Posted Dec 14, 2005 2:26 UTC (Wed) by pimlott
In reply to: lambda functions
Parent article: The Boost C++ Libraries
Ok, I took your previous post as anti-lambda and pro-everything-in-C++, which was clearly mistaken. I absolutely agree that a language should be built on a minimal set of primitives, but I strongly disagree that they need be close to the machine.
I'm not sure why you say that CONS implies garbage collection; there could be free-cons. Your suggestion that memory management should be in a library is plausible for many languages; however, GC seems to be required for pure (or mostly pure, as in ML) functional languages, so in these cases GC must be in the core.

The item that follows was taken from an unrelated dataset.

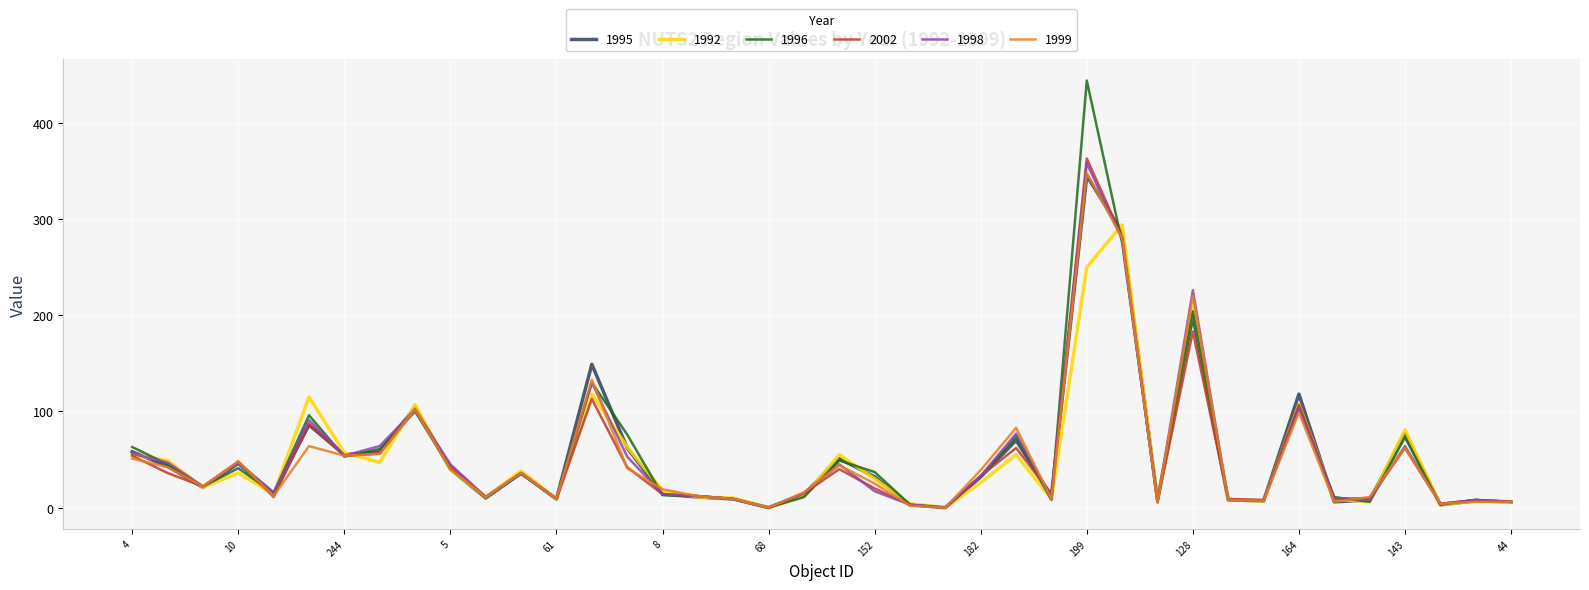

In 1998, how many points are higher than both neighbors (excluding endpoints)?

12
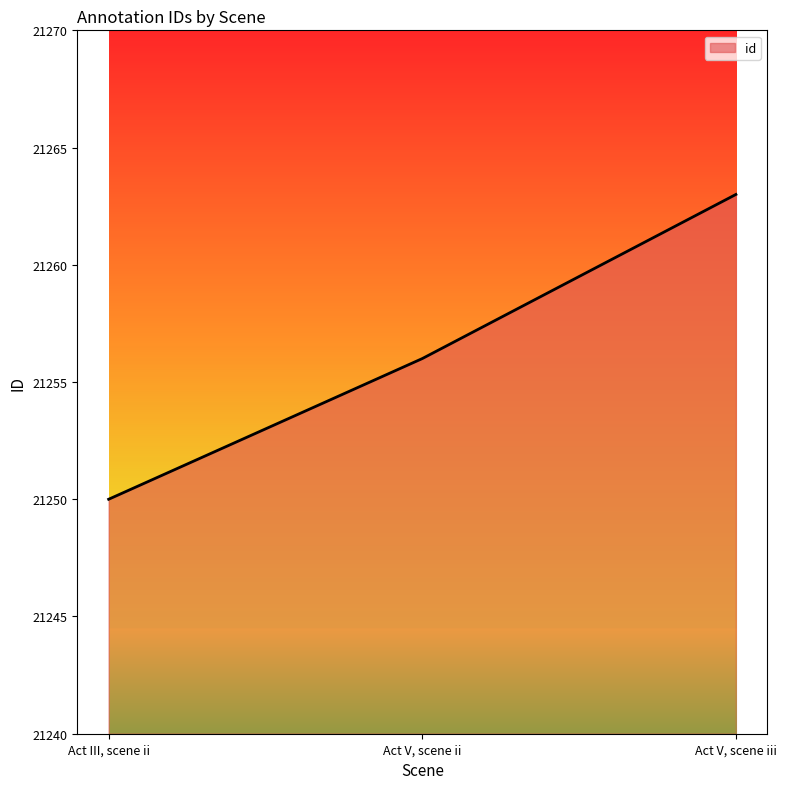

Reading right to left, what are all the values shown in this chart?

Act V, scene iii=21263	Act V, scene ii=21256	Act III, scene ii=21250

Funtional languages usually have special constructs or a library for manually managing memory, when required. "GC makes it impossible" seems extreme to me.
Re "sour grapes": In my experience, the industry is indeed doggedly conservative--every language decision I have seen has been based on familiarity, programmer availability, risk-aversion, or political acceptability, never on technical merit per se. Not that these are unfounded considerations, but all work against new languages. And I could as easily lampoon your Panglossian dismissal of historical contingency. "Worse is Better" argues that C won because it was easier to implement, and ran well on small machines, not because it was better. Is this implausible to you?
Re ITA: I was not aware that they relied heavily on non-LISP code; I'll have to look that up.